## 작성 과제
아래 줄을 하나도 빠짐없이, 한 글자도 바꾸지 말고 그대로 옮겨 적어 줄 수 있나요?

━━━ 연습 자료

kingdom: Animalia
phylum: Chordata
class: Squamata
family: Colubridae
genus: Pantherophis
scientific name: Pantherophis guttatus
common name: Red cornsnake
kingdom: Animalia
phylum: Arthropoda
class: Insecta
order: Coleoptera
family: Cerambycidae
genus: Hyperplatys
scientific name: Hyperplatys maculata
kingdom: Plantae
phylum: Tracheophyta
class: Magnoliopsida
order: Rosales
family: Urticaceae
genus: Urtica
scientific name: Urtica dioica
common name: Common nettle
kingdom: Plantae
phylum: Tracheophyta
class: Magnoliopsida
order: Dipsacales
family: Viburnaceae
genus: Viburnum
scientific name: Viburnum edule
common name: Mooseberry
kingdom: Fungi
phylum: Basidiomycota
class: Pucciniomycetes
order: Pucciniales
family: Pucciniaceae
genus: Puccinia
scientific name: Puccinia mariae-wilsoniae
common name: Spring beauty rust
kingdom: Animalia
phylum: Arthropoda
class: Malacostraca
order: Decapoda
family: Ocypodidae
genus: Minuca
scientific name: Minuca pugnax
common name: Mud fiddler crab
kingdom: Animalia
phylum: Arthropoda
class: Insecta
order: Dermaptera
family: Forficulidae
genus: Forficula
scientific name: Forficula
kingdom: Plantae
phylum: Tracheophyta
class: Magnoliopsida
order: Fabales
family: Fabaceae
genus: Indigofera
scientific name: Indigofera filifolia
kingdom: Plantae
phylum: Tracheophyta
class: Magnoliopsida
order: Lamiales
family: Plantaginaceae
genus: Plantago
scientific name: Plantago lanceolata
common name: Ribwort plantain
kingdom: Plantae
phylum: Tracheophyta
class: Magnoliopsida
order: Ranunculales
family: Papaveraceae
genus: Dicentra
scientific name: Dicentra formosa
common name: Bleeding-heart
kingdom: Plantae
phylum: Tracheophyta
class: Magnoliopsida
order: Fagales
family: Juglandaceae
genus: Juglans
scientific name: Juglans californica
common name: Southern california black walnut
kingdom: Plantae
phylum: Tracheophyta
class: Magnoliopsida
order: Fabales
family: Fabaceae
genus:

━━━━━━

## 완성된 연습
kingdom: Animalia
phylum: Chordata
class: Squamata
family: Colubridae
genus: Pantherophis
scientific name: Pantherophis guttatus
common name: Red cornsnake
kingdom: Animalia
phylum: Arthropoda
class: Insecta
order: Coleoptera
family: Cerambycidae
genus: Hyperplatys
scientific name: Hyperplatys maculata
kingdom: Plantae
phylum: Tracheophyta
class: Magnoliopsida
order: Rosales
family: Urticaceae
genus: Urtica
scientific name: Urtica dioica
common name: Common nettle
kingdom: Plantae
phylum: Tracheophyta
class: Magnoliopsida
order: Dipsacales
family: Viburnaceae
genus: Viburnum
scientific name: Viburnum edule
common name: Mooseberry
kingdom: Fungi
phylum: Basidiomycota
class: Pucciniomycetes
order: Pucciniales
family: Pucciniaceae
genus: Puccinia
scientific name: Puccinia mariae-wilsoniae
common name: Spring beauty rust
kingdom: Animalia
phylum: Arthropoda
class: Malacostraca
order: Decapoda
family: Ocypodidae
genus: Minuca
scientific name: Minuca pugnax
common name: Mud fiddler crab
kingdom: Animalia
phylum: Arthropoda
class: Insecta
order: Dermaptera
family: Forficulidae
genus: Forficula
scientific name: Forficula
kingdom: Plantae
phylum: Tracheophyta
class: Magnoliopsida
order: Fabales
family: Fabaceae
genus: Indigofera
scientific name: Indigofera filifolia
kingdom: Plantae
phylum: Tracheophyta
class: Magnoliopsida
order: Lamiales
family: Plantaginaceae
genus: Plantago
scientific name: Plantago lanceolata
common name: Ribwort plantain
kingdom: Plantae
phylum: Tracheophyta
class: Magnoliopsida
order: Ranunculales
family: Papaveraceae
genus: Dicentra
scientific name: Dicentra formosa
common name: Bleeding-heart
kingdom: Plantae
phylum: Tracheophyta
class: Magnoliopsida
order: Fagales
family: Juglandaceae
genus: Juglans
scientific name: Juglans californica
common name: Southern california black walnut
kingdom: Plantae
phylum: Tracheophyta
class: Magnoliopsida
order: Fabales
family: Fabaceae
genus:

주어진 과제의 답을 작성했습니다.